╭──

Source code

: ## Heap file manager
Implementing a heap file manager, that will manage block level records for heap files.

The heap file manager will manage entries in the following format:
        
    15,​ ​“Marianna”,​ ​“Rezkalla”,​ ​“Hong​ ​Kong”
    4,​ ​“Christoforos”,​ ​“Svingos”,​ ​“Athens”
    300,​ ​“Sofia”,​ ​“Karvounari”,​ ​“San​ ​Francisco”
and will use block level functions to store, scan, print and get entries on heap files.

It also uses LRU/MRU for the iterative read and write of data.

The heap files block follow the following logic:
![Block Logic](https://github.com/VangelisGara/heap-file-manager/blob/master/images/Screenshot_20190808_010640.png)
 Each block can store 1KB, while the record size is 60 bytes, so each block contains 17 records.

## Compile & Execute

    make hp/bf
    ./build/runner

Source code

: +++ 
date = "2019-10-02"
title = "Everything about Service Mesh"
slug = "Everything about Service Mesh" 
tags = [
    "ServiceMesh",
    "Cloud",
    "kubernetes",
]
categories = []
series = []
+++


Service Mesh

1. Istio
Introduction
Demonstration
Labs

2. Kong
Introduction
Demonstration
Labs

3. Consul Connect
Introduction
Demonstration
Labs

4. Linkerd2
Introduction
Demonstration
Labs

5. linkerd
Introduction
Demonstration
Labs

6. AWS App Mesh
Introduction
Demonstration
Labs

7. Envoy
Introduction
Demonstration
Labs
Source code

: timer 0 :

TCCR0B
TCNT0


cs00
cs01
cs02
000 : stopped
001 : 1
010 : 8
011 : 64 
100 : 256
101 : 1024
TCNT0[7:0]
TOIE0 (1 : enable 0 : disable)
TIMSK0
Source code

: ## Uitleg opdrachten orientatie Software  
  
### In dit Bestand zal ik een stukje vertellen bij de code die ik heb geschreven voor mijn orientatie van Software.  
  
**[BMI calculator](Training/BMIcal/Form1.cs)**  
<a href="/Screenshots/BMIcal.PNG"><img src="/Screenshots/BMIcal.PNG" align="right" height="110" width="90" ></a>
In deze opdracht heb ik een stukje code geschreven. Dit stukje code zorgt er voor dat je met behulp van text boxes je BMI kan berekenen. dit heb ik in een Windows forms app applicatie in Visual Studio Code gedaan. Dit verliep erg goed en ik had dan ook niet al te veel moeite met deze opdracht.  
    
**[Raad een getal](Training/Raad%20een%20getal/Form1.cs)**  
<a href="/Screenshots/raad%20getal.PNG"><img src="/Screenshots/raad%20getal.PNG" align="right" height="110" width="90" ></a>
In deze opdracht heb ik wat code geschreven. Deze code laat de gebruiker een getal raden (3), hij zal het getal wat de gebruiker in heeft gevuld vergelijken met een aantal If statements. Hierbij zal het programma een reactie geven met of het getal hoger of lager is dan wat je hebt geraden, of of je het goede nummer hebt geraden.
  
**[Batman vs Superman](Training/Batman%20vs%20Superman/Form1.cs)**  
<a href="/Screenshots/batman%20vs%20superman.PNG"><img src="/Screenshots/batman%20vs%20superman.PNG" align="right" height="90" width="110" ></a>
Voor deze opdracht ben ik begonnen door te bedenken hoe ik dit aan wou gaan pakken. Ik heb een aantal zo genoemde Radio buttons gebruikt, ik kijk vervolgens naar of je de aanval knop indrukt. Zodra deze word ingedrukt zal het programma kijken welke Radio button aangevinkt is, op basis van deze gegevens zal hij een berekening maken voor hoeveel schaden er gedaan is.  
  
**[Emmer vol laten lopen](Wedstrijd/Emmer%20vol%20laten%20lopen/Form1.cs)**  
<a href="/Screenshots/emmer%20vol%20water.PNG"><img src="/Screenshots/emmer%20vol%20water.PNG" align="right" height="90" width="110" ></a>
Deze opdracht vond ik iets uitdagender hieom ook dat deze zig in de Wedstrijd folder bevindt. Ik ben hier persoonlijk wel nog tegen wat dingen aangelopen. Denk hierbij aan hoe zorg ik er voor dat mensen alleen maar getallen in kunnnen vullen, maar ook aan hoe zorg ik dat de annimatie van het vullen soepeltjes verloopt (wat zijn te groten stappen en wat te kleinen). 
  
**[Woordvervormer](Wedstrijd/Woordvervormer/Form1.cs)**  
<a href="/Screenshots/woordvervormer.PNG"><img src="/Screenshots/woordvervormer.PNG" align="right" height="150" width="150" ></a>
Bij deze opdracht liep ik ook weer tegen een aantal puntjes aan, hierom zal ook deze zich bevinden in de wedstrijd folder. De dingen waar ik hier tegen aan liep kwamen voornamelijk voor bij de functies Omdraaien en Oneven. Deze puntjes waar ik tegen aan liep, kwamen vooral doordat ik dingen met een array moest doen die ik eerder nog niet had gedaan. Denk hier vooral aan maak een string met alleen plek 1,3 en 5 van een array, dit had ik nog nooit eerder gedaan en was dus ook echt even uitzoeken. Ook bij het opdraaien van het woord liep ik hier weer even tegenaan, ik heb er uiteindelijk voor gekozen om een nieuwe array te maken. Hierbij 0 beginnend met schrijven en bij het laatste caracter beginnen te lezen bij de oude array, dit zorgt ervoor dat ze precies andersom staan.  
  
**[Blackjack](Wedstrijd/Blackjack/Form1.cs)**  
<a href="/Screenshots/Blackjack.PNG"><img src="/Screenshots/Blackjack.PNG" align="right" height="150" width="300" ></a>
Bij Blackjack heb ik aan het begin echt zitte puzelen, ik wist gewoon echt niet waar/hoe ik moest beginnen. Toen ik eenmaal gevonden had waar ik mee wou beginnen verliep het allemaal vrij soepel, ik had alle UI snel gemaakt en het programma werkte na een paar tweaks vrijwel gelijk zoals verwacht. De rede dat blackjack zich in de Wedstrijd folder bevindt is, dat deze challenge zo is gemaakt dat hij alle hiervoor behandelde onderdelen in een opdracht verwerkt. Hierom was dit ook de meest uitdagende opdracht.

╰──

WHAT TO WORK ON
Reproduce verbatim every line from the start of the entries through the line containing "The heap file manager", with that line included.

ANSWER BOX
Source code

: ## Heap file manager
Implementing a heap file manager, that will manage block level records for heap files.

The heap file manager will manage entries in the following format:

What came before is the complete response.